Formula 1 is an addiction that there is not a 12 step program for; then again maybe there is, but I’m not going.

I can think about times in my life and how they related to F1, I started dating my wife when Michael Schumacher started winning for Ferrari, we got married a few days after Massa won in Spain and bought our first house days before Kimi Raikkonen won in Malaysia…. on second thought I am starting to see this obsession is unhealthy.

It is only natural that in my off time, I gravitate towards photographing cars, more specifically Formula 1 cars, more specifically Ferrari Formula 1 cars. The car in today’s blog is no exception to this.

Ferrari F1

In 1990 Nigel Mansell was driving for Ferrari in the F641, a car that was considered beautiful by many, but did not have the speed to match Ayrton Senna and his McLaren. It was a time when the sport really shined, quite literally due to the ride height of the cars and the massive amount of downforce. They would scream along the straights in a glory of sparks as the metal under trays would scrape as the wings kept the cars on Earth.

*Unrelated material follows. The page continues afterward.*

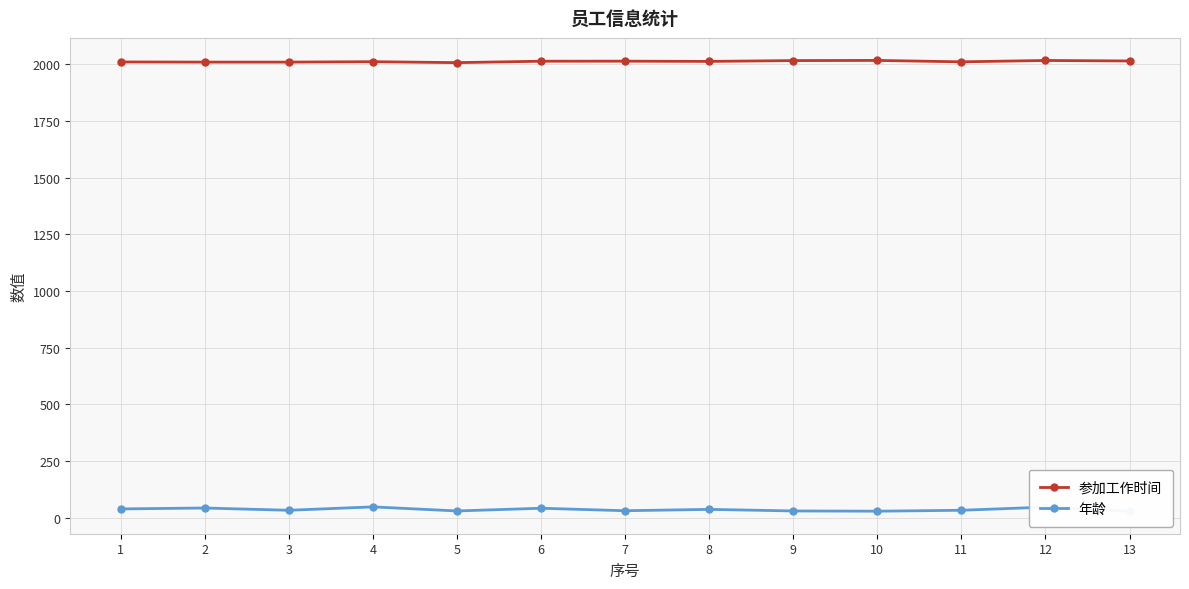

What are all the series names shown in the legend?

参加工作时间, 年龄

If I would have known anything about photography at the time, I would have wanted nothing more than to photograph the cars flying by as the red Ferrari contrasted the beautiful greens of the old Hockenheim Ring circuit in Germany. However, some issues stood between me and this opportunity… First, the technology to produce the image the way I wanted did not exist at the time. Second, and this is a biggie…. I was 7 years old.

Sitting on set 25 years later I would get a call from a close friend that he has Mansell’s Ferrari F641 and if I could make it by that evening, it was mine to photograph. There wasn’t any time to plan it out, nor time to put together a crew, studio or fly it to Germany. I wrapped the shoot I was on around eight that night and immediately headed to where the Ferrari was at. No meal, no rest, the car was mine, food and sleep could wait.

Fortunately for me, I had the lighting kit from that day’s shoot in my car along with the Nikon D3x and 24-70 G… in essence, I had all I needed. I began setting up the four Profoto B1’s I had on me and built the lightning around a background image that I had shot 2 years prior. I remembered where the light was, what focal length I used and the approximate distance to point of focus. Yes, I am a photographer with a photographic memory, how cliche is that?

 

We shot for an hour, and knew that we had the image, but much more would be needed to make it the memory that my childhood dreams were made of. It would need speed, refinement and, above all, sparks. Fortunately a friend of mine had the idea to get a grinder and a black backdrop and shoot as he ground medal. We used the Nikon D4s and a Nikkor 105 f/1.8 to capture the gamut of frozen metallic fire as it streak and exploded through the air.

The end result represents more than a car image to me. It represents a time, a memory that existed many years ago. One that lived behind my eyes for many years and wanted to get out, but was to forever held back as I can’t paint. The image is quite sentimental to me for I could use photography to show my modern self what the childhood Blair looked up to. This image made me love photography.